第177章
- The French Revolution
- Thomas Carlyle
- 576字
- 2016-03-03 10:29:28
Meanwhile, the rest of Paris, with more or less unconcern, may mind the rest of its business: for what is this but an effervescence, of which there are now so many? The National Assembly, in one of its stormiest moods, is debating a Law against Emigration; Mirabeau declaring aloud, "I swear beforehand that I will not obey it." Mirabeau is often at the Tribune this day; with endless impediments from without; with the old unabated energy from within. What can murmurs and clamours, from Left or from Right, do to this man; like Teneriffe or Atlas unremoved? With clear thought; with strong bass-voice, though at first low, uncertain, he claims audience, sways the storm of men: anon the sound of him waxes, softens; he rises into far-sounding melody of strength, triumphant, which subdues all hearts; his rude-seamed face, desolate fire-scathed, becomes fire-lit, and radiates: once again men feel, in these beggarly ages, what is the potency and omnipotency of man's word on the souls of men. "I will triumph or be torn in fragments," he was once heard to say. "Silence," he cries now, in strong word of command, in imperial consciousness of strength, "Silence, the thirty voices, Silence aux trente voix!"--and Robespierre and the Thirty Voices die into mutterings; and the Law is once more as Mirabeau would have it.
How different, at the same instant, is General Lafayette's street eloquence; wrangling with sonorous Brewers, with an ungrammatical Saint-Antoine! Most different, again, from both is the Cafe-de-Valois eloquence, and suppressed fanfaronade, of this multitude of men with Tickets of Entry; who are now inundating the Corridors of the Tuileries. Such things can go on simultaneously in one City. How much more in one Country; in one Planet with its discrepancies, every Day a mere crackling infinitude of discrepancies--which nevertheless do yield some coherent net-product, though an infinitesimally small one!

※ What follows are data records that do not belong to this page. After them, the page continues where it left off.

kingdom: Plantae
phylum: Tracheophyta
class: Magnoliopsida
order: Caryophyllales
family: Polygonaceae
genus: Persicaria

Be this as it may. Lafayette has saved Vincennes; and is marching homewards with some dozen of arrested demolitionists. Royalty is not yet saved;--nor indeed specially endangered. But to the King's Constitutional Guard, to these old Gardes Francaises, or Centre Grenadiers, as it chanced to be, this affluence of men with Tickets of Entry is becoming more and more unintelligible. Is his Majesty verily for Metz, then; to be carried off by these men, on the spur of the instant? That revolt of Saint-Antoine got up by traitor Royalists for a stalking-horse? Keep a sharp outlook, ye Centre Grenadiers on duty here: good never came from the 'men in black.'
Nay they have cloaks, redingotes; some of them leather-breeches, boots,--as if for instant riding! Or what is this that sticks visible from the lapelle of Chevalier de Court? (Weber, ii. 286.) Too like the handle of some cutting or stabbing instrument! He glides and goes; and still the dudgeon sticks from his left lapelle. "Hold, Monsieur!"--a Centre Grenadier clutches him; clutches the protrusive dudgeon, whisks it out in the face of the world: by Heaven, a very dagger; hunting-knife, or whatsoever you call it; fit to drink the life of Patriotism!
So fared it with Chevalier de Court, early in the day; not without noise; not without commentaries. And now this continually increasing multitude at nightfall? Have they daggers too? Alas, with them too, after angry parleyings, there has begun a groping and a rummaging; all men in black, spite of their Tickets of Entry, are clutched by the collar, and groped.